Items from a data source:
**********
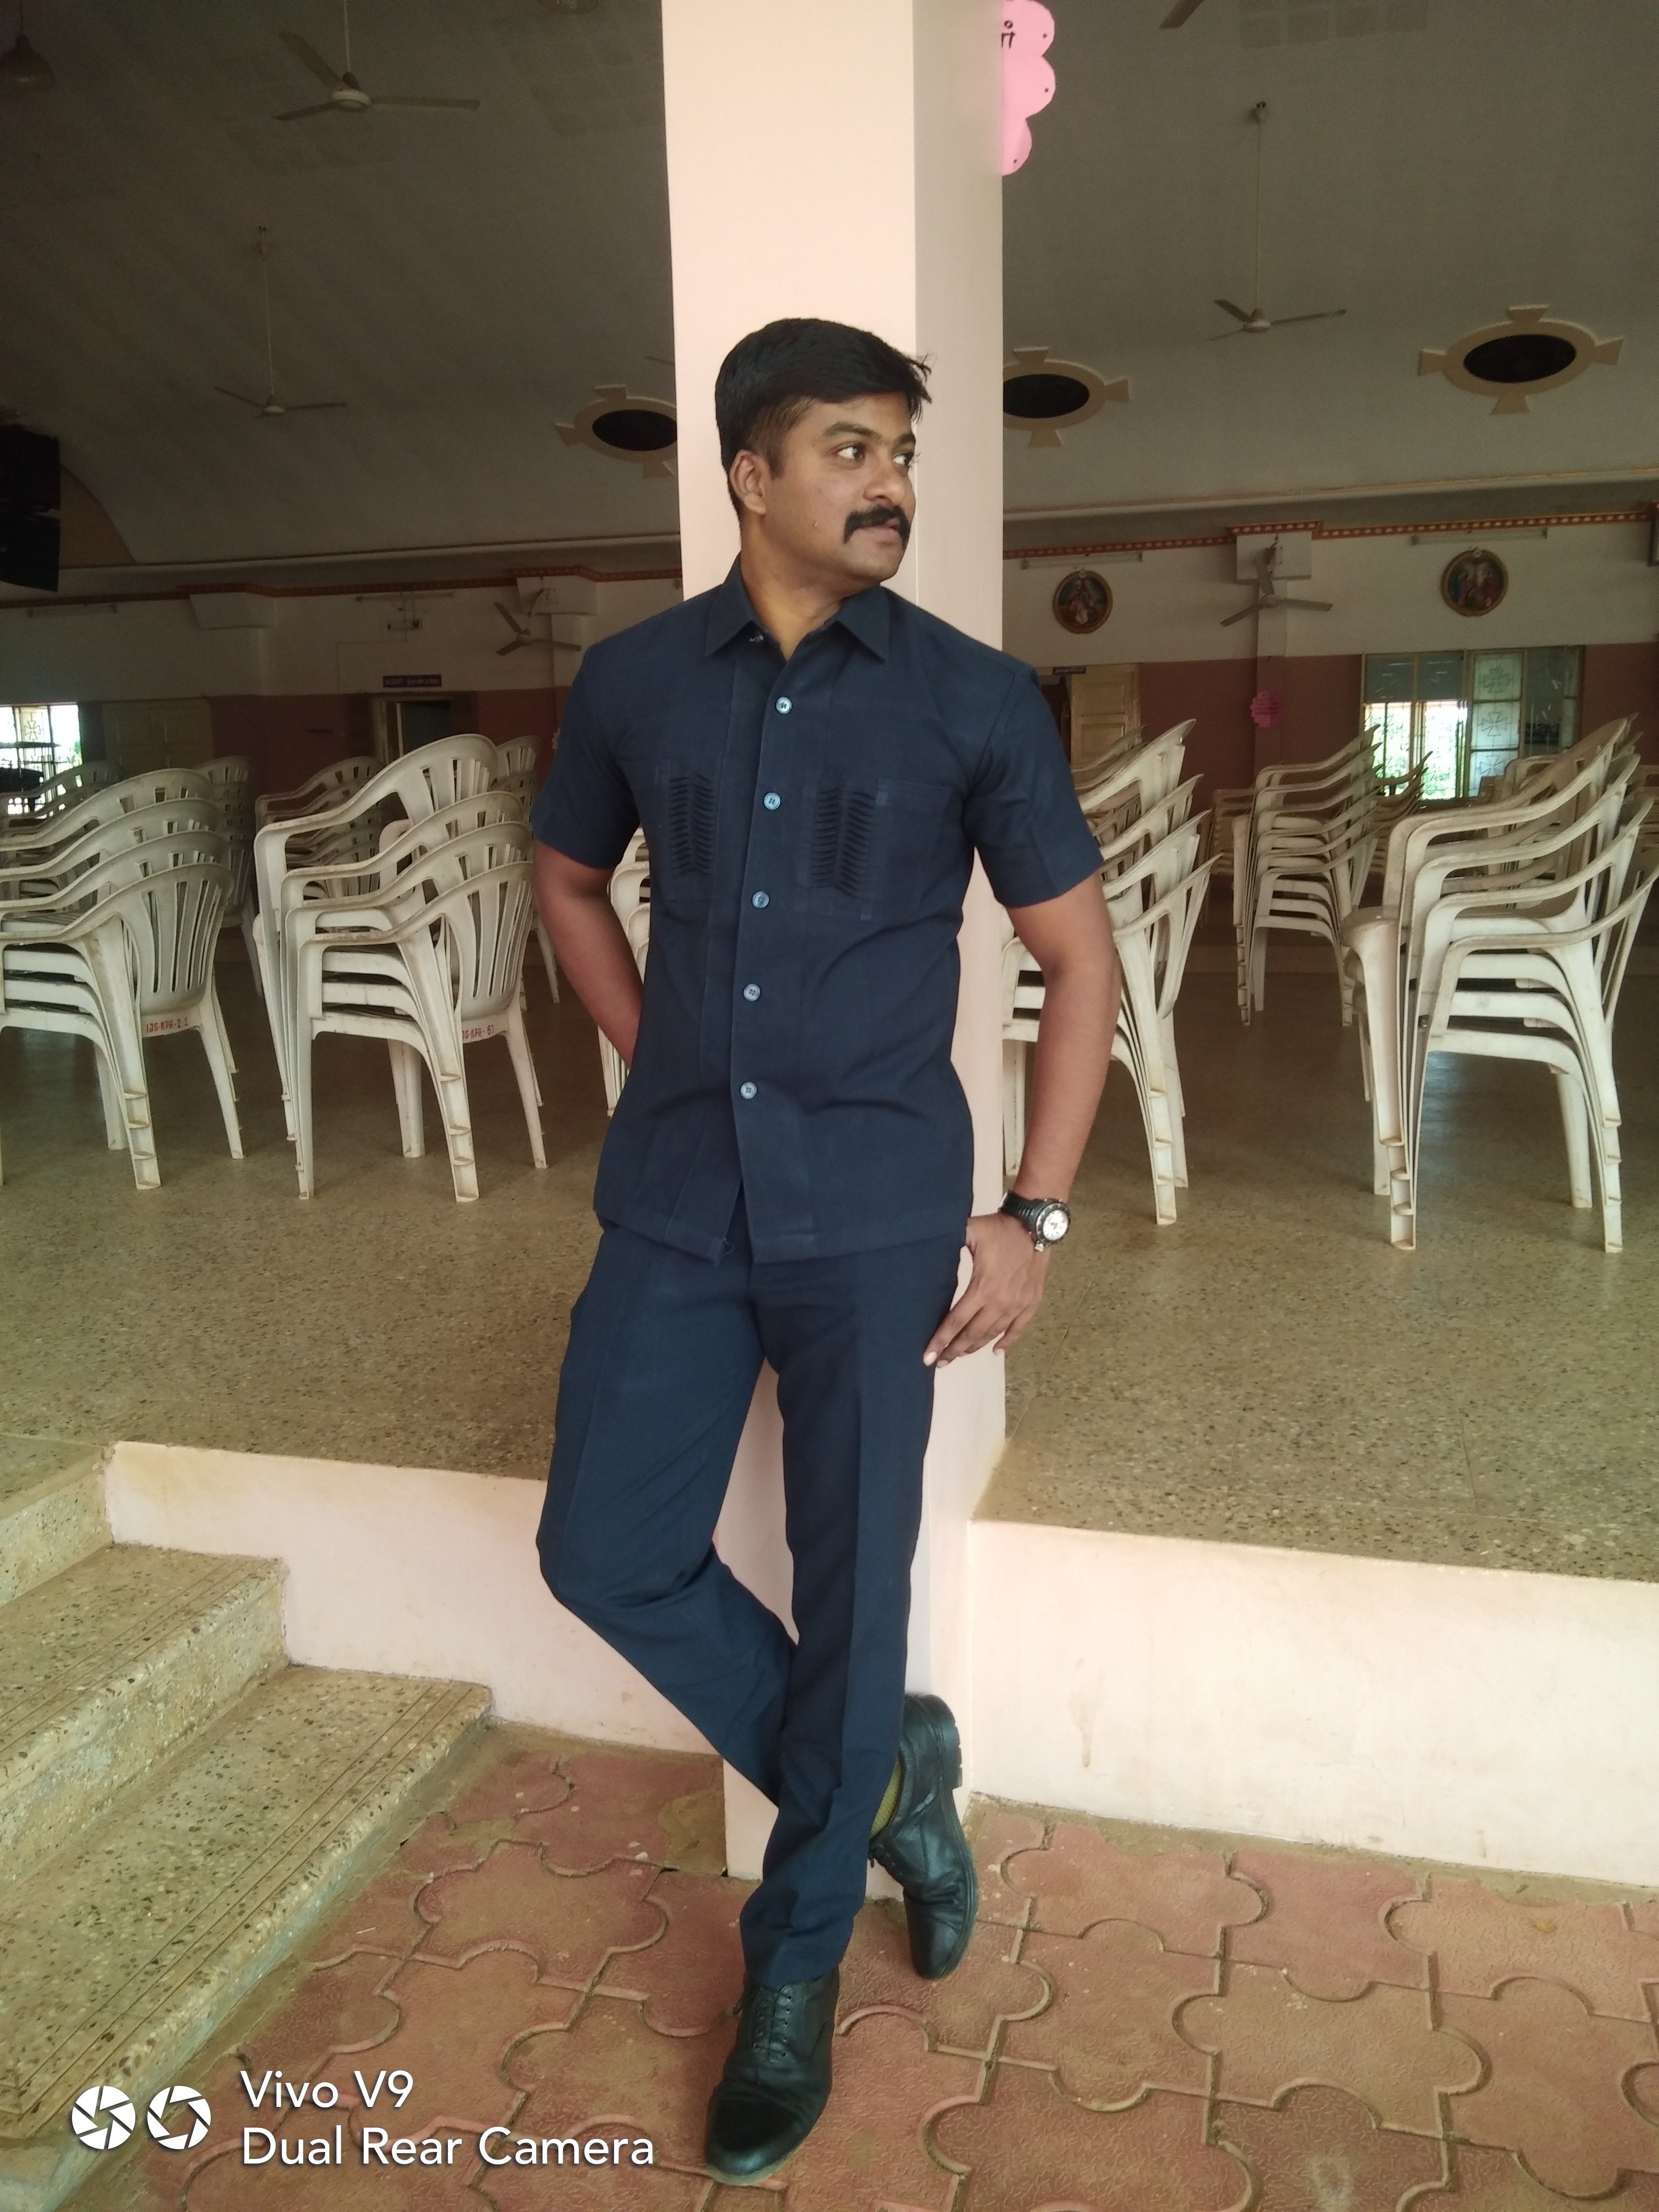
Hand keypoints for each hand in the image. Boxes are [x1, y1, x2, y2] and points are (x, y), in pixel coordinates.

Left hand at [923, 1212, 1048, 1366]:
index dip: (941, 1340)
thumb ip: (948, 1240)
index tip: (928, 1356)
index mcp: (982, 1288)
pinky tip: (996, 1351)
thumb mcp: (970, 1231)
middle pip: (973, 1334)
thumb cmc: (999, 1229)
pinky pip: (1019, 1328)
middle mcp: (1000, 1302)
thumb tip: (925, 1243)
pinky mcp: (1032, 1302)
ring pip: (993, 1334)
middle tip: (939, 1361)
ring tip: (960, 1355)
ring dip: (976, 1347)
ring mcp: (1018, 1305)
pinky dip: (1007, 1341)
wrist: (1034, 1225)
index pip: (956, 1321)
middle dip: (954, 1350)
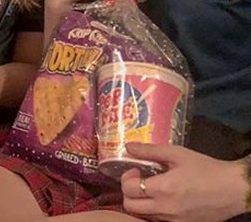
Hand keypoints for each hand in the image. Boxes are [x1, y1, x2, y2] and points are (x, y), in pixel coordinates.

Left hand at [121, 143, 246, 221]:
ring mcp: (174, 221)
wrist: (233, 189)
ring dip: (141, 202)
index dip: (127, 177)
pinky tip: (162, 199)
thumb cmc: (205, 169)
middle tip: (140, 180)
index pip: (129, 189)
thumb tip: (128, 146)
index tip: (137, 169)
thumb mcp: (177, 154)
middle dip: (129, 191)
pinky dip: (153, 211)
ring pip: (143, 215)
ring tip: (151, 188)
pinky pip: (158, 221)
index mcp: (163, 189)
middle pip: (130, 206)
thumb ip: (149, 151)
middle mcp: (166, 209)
**********
**EXERCISE DESCRIPTION**
Count up the lines in the entries above where the word "ring" appears, and give the figure with nothing added.

**SOLUTION TO THE EXERCISE**
8